I have a set of URLs (same http server but different request parameters). What I want to achieve is to keep on requesting all of them asynchronously or in parallel, until I kill it.
I started with using threading.Thread()
to create one thread per URL, and do a while True:
loop in the requesting function. This worked already faster than single thread/single request of course. But I would like to achieve better performance.
Then I tried aiohttp
library to run the requests asynchronously. My code is like this (FYI, each URL is composed with url_base
and product.id
, and each URL has a different proxy to be used for the request):
async def fetch(product, i, proxies, session):
headers = {'User-Agent': 'Mozilla/5.0 (Macintosh; Intel Mac OS X 10_14_4) AppleWebKit/537.36 (KHTML, like Gecko) Chrome/84.0.4147.105 Safari/537.36'}
while True:
try:
async with session.get(
url_base + product.id,
proxy = proxies[i],
headers=headers,
ssl = False)
) as response:
content = await response.read()
print(content)
except Exception as e:
print('ERROR ', str(e))
async def startQuery(proxies):
tasks = []
async with aiohttp.ClientSession() as session:
for [i, product] in enumerate(hermes_products):
task = asyncio.ensure_future(fetch(product, i, proxies, session))
tasks.append(task)
responses = asyncio.gather(*tasks)
await responses
loop = asyncio.get_event_loop()
loop.run_until_complete(startQuery(global_proxy))

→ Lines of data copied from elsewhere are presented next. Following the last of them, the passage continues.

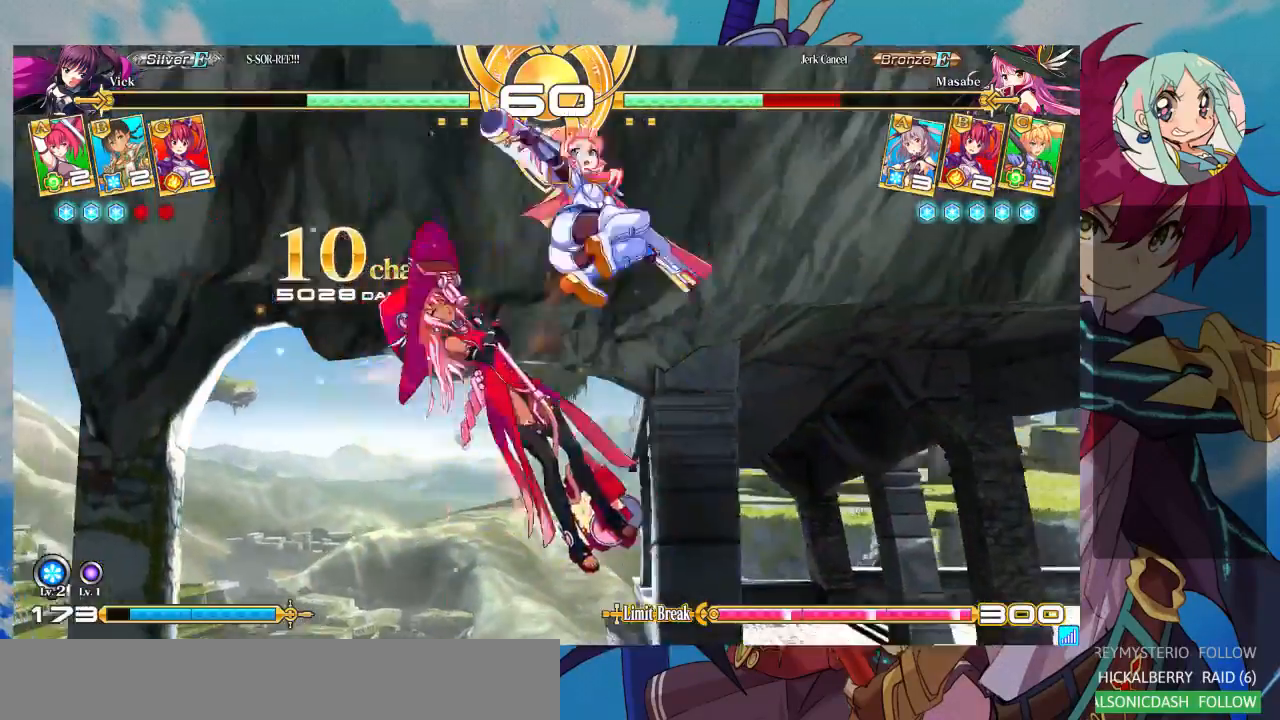
{"buttons": [], "left_stick": "down", "events": [[167, "R1", "up"], [300, "left_stick", "down"], [400, "CROSS", "down"], [467, "CROSS", "up"]]}
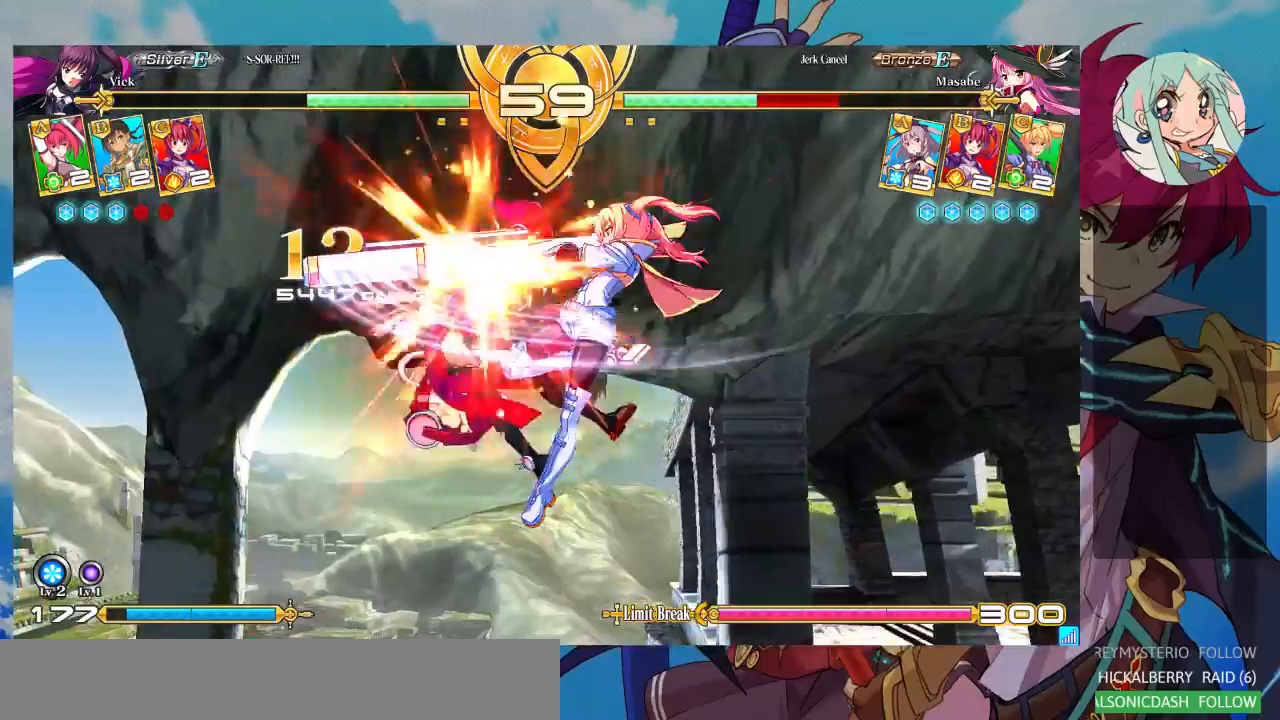
{"buttons": [], "left_stick": "center", "events": [[33, "CROSS", "down"], [100, "left_stick", "center"], [133, "CROSS", "up"]]}
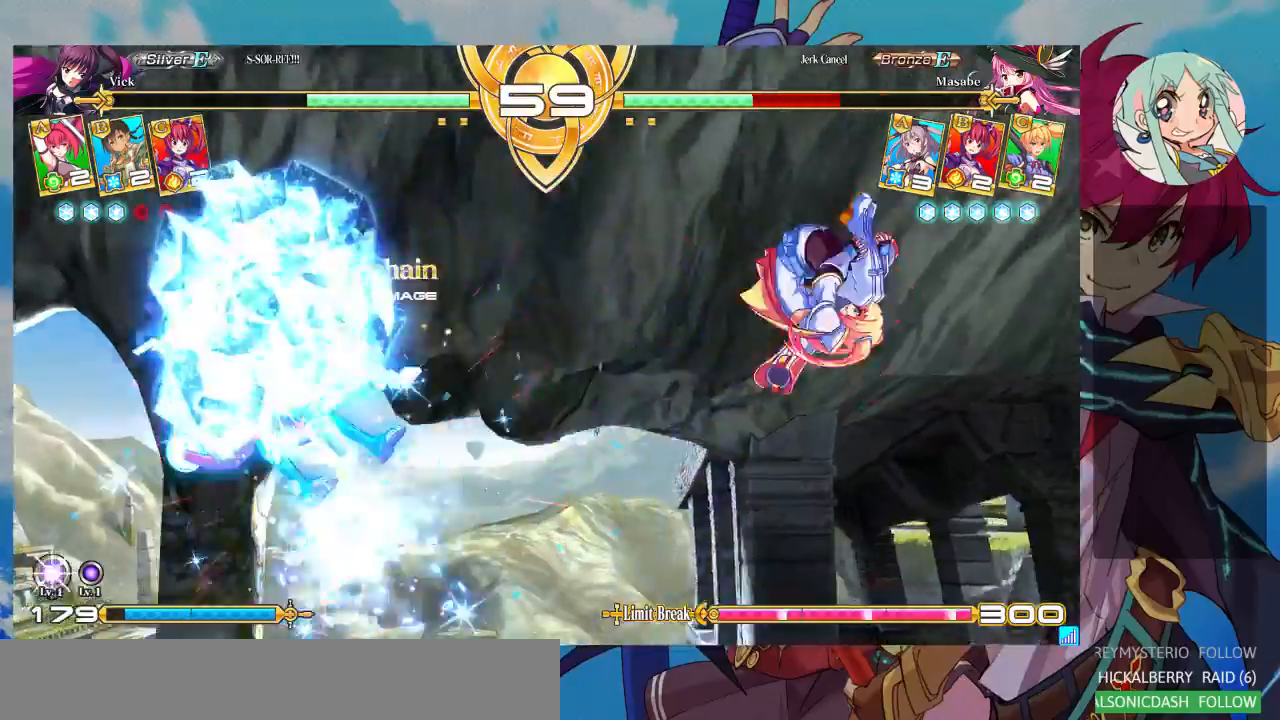
{"buttons": [], "left_stick": "center", "events": [[233, "left_stick", "down"], [367, "SQUARE", "down"], [367, "TRIANGLE", "down"], [400, "left_stick", "center"], [467, "SQUARE", "up"], [500, "TRIANGLE", "up"]]}
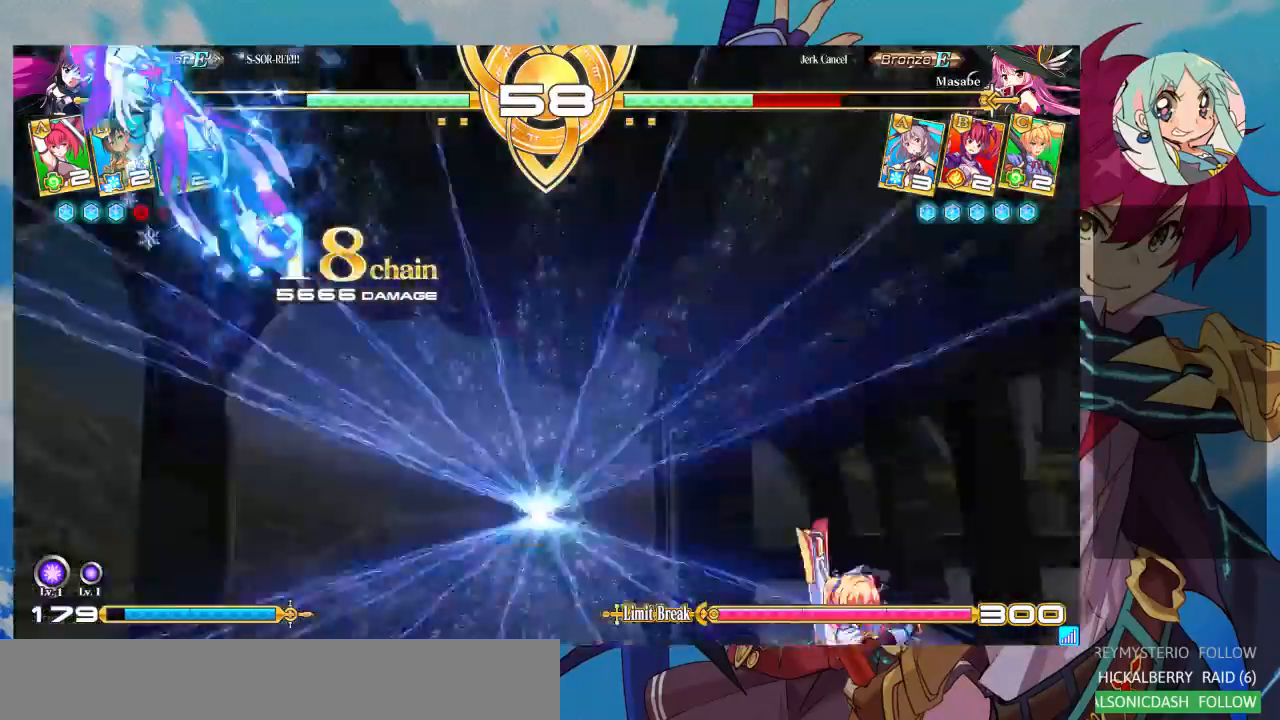
{"buttons": [], "left_stick": "center", "events": []}
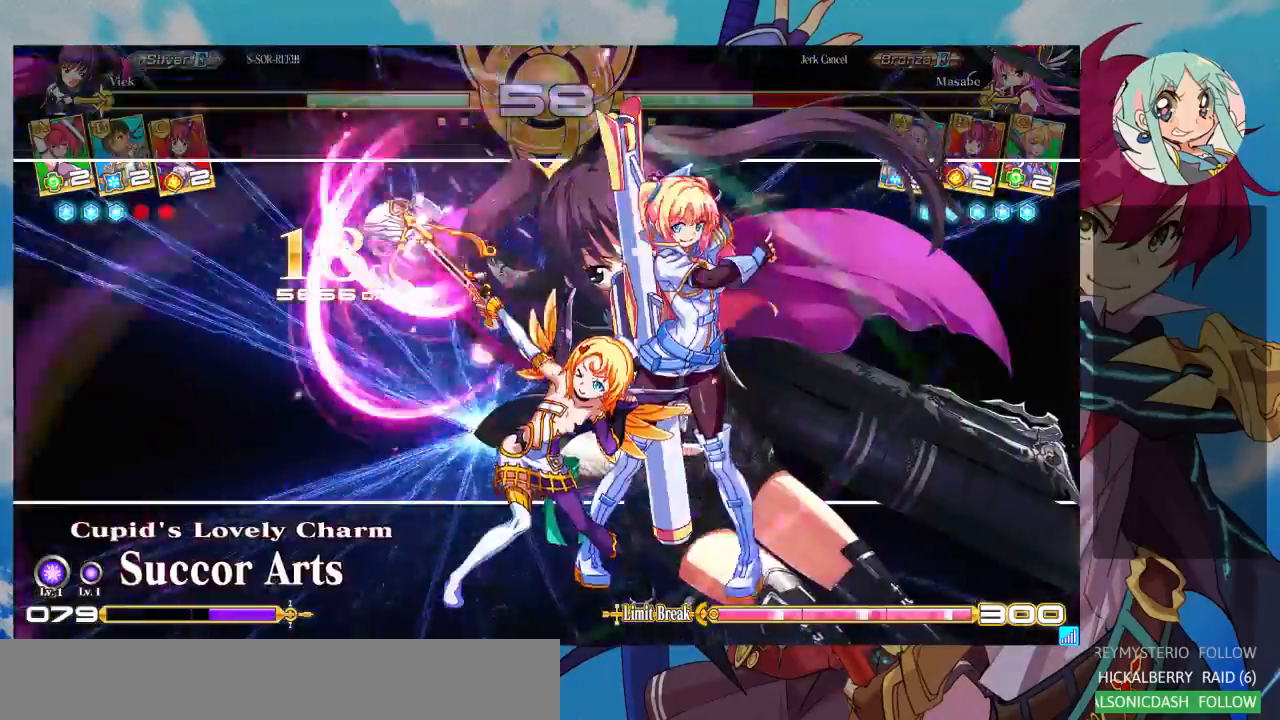
{"buttons": [], "left_stick": "center", "events": []}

The observation is: 1) it is not as fast as I would expect. Actually slower than using threads. 2)More importantly, the requests only returned normal in the beginning of the running, and soon almost all of them returned several errors like:
ERROR Cannot connect to host PROXY_IP:PORT ssl:False [Connect call failed ('PROXY_IP', PORT)]
or
ERROR 503, message='Too many open connections'
or
ERROR [Errno 54] Connection reset by peer
Am I doing something wrong here (particularly with the while True
loop? If so, how can I achieve my goal properly?